- _TASK_: Reproduce every entry below character for character, keeping each on its own line.

- _Data items_:
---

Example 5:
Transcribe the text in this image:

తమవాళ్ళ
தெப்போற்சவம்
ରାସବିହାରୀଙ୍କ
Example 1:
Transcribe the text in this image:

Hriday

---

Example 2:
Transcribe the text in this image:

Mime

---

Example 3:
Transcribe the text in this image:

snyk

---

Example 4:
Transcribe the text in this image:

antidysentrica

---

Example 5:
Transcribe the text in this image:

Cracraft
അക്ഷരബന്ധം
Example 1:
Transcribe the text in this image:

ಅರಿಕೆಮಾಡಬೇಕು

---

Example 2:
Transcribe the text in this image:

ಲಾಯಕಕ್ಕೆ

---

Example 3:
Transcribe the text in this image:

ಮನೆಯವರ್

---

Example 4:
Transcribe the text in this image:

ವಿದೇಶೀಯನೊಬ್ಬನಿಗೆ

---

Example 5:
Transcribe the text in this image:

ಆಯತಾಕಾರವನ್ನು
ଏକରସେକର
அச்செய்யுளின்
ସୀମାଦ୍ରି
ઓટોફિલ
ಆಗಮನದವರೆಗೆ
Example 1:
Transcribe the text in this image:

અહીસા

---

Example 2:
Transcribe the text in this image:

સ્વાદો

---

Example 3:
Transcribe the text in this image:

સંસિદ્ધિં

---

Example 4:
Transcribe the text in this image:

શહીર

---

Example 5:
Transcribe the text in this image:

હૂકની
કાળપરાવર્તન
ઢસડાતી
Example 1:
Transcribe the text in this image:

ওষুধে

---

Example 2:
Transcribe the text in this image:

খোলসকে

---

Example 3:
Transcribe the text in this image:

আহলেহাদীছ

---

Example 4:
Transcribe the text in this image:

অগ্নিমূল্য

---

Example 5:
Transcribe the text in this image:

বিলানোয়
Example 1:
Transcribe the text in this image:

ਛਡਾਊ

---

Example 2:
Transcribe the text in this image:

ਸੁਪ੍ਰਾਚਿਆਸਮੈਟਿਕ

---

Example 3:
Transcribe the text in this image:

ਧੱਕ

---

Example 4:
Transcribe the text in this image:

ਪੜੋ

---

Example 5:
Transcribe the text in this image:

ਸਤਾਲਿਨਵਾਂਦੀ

- _ANSWER TO THIS EXERCISE_:
---

Example 5:
Transcribe the text in this image:

తమవాళ్ళ
தெப்போற்சவம்
ରାସବିହାରୀଙ୍କ
Example 1:
Transcribe the text in this image:

Hriday

---

Example 2:
Transcribe the text in this image:

Mime

---

Example 3:
Transcribe the text in this image:

snyk

---

Example 4:
Transcribe the text in this image:

antidysentrica

---

Example 5:
Transcribe the text in this image:

Cracraft
അക്ഷരബന്ധം
Example 1:
Transcribe the text in this image:

ಅರಿಕೆಮಾಡಬೇಕು

---

Example 2:
Transcribe the text in this image:

ಲಾಯಕಕ್ಕೆ

---

Example 3:
Transcribe the text in this image:

ಮನೆಯವರ್

---

Example 4:
Transcribe the text in this image:

ವಿದೇಶೀಯನೊಬ್ಬನಿಗೆ

---

Example 5:
Transcribe the text in this image:

ಆಯತಾಕಾರವನ್ನು
ଏକରସେକର
அச்செய்யுளின்
ସୀମାଦ୍ରି
ઓટોફિલ
ಆಗಮನದವರೆಗೆ
Example 1:
Transcribe the text in this image:

અહીસા

---

Example 2:
Transcribe the text in this image:

સ્વાદો

---

Example 3:
Transcribe the text in this image:

સંસિદ્ધિં

---

Example 4:
Transcribe the text in this image:

શહીર

---

Example 5:
Transcribe the text in this image:

હૂકની
કાળપરાવર્તન
ઢસડાતી
Example 1:
Transcribe the text in this image:

ওষুধে

---

Example 2:
Transcribe the text in this image:

খোলসকে

---

Example 3:
Transcribe the text in this image:

আহলেহাদীছ

---

Example 4:
Transcribe the text in this image:

অগ্নিমূল্য

---

Example 5:
Transcribe the text in this image:

বিলানোয়
Example 1:
Transcribe the text in this image:

ਛਡਾਊ

---

Example 2:
Transcribe the text in this image:

ਸੁਪ੍ਰਾਚਿਆਸਮੈਟਿਕ

---

Example 3:
Transcribe the text in this image:

ਧੱਕ

---

Example 4:
Transcribe the text in this image:

ਪੜੋ

---

Example 5:
Transcribe the text in this image:

ਸਤਾਲਿਨਵਾਂਦੀ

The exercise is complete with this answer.